• [Work instruction A] Copy the study listing below word for word, from "According to whether" up to and including "prognosis of TIPS.".
• [Work instruction B] According to the study listing below, how high can the prevalence of sarcopenia be in patients with decompensated cirrhosis?

------ Passage ------

Union Hospital, Tongji Medical College, Huazhong University of Science and Technology

Status

Enrolling

Conditions

Cirrhosis
Mechanism
Sarcopenia

Treatments

Procedure: Transjugular Intrahepatic Portosystemic Shunt

Study type

Observational

Funder types

Other

Identifiers

NCT06794853
TIPS improves sarcopenia

Details and patient eligibility

About

Sarcopenia is particularly common in patients with chronic liver disease, especially in patients with decompensated cirrhosis, where the prevalence can be more than 50%. Sarcopenia is an important risk factor for a significant increase in mortality in cirrhotic patients, and is closely associated with a high incidence of complications such as hepatic encephalopathy, ascites, and infections . Recent studies have found that TIPS not only significantly improves clinical symptoms caused by portal hypertension, but may also have a positive effect on skeletal muscle mass and function in patients. Although the effect of TIPS in improving sarcopenia has been preliminarily confirmed, its mechanism is not yet fully understood. Therefore, there is an urgent need to explore the mechanism of action of TIPS to improve sarcopenia and provide guidance for clinical treatment options.

Full description

According to whether the sarcopenia improved or not in patients after TIPS, patients were divided into sarcopenia group and non-sarcopenia group, and the relationship between FGF21 levels and sarcopenia improvement in patients after TIPS was analyzed by analyzing the differences between the two groups. During the follow-up of patients after TIPS, blood samples were collected to test serum FGF21 levels and imaging examinations were performed to assess the improvement of sarcopenia; changes in nutritional status, muscle strength and function indicators were analyzed in the process of sarcopenia improvement; changes in serological indicators were analyzed in the process of sarcopenia improvement, with a focus on the serum FGF21 level; the combination of the serum FGF21 level and the muscle strength and function indicators, and evaluate their value in the prognosis of TIPS.

------ Given records ------

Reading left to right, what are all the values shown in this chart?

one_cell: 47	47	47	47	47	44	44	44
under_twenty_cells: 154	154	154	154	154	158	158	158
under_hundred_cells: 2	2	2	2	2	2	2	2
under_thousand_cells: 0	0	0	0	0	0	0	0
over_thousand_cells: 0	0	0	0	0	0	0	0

------

• [Exercise result A]
According to whether the sarcopenia improved or not in patients after TIPS, patients were divided into sarcopenia group and non-sarcopenia group, and the relationship between FGF21 levels and sarcopenia improvement in patients after TIPS was analyzed by analyzing the differences between the two groups. During the follow-up of patients after TIPS, blood samples were collected to test serum FGF21 levels and imaging examinations were performed to assess the improvement of sarcopenia; changes in nutritional status, muscle strength and function indicators were analyzed in the process of sarcopenia improvement; changes in serological indicators were analyzed in the process of sarcopenia improvement, with a focus on the serum FGF21 level; the combination of the serum FGF21 level and the muscle strength and function indicators, and evaluate their value in the prognosis of TIPS.

• [Exercise result B] It can be more than 50%.